Spindle Selection
What type of spindles are available on machine tools, and which is best for me? Over the past five to six decades, machine tool builders have developed many varied sizes and styles of machine tool tapers to hold the tool holders and cutting tools they want their machines to utilize. They look at multiple factors such as rigidity, RPM/Speed of spindle, size, and overall performance desired between machine control, accuracy of machine, and speed of table/head feed rate. Over the past three decades, the metal cutting industry has settled on five to six different spindle connections and machine tool builders design their equipment using any one of these taper technologies as it best suits their machine design.
NMTB
Old technology mainly used on manual equipment and large boring mills where automatic tool changes are not needed..

Required actions.
a. In the spindle selection passage above, what is NMTB mainly used on?
b. Please rewrite the paragraph of the spindle selection passage that begins "What type of spindles are available" as a short bulleted list that keeps its main facts.

Exercise data.
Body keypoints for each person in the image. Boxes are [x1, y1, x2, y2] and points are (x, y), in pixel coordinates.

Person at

...

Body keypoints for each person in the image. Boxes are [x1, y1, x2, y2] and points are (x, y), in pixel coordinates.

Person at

---

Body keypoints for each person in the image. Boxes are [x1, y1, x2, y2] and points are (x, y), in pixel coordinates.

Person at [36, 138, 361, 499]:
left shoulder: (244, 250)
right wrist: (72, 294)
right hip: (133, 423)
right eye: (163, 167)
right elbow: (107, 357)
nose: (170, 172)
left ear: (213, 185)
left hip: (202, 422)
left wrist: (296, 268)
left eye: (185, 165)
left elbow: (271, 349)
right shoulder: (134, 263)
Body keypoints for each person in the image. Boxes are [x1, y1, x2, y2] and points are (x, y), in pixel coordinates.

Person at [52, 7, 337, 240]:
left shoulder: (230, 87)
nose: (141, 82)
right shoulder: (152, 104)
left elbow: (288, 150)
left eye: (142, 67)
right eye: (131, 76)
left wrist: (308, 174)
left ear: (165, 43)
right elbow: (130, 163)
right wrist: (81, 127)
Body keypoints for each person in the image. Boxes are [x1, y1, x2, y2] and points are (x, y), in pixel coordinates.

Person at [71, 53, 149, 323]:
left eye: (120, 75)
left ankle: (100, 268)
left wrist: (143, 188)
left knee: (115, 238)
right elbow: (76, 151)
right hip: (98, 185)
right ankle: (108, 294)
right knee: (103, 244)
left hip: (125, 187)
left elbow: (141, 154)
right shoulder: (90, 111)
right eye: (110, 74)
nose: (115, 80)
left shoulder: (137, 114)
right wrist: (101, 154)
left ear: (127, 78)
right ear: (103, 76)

Solutions for each task.
a. Manual equipment and large boring mills where automatic tool changes are not needed.

b.
- Over the past five to six decades, machine tool builders have developed many sizes and styles of tapers to hold tool holders and cutting tools.
- They weigh rigidity, spindle RPM/speed, size, and overall performance across machine control, machine accuracy, and table/head feed rate.
- Over the past three decades, the metal cutting industry has settled on five to six spindle connections.
- Builders design their equipment around whichever of these taper technologies best suits the machine design.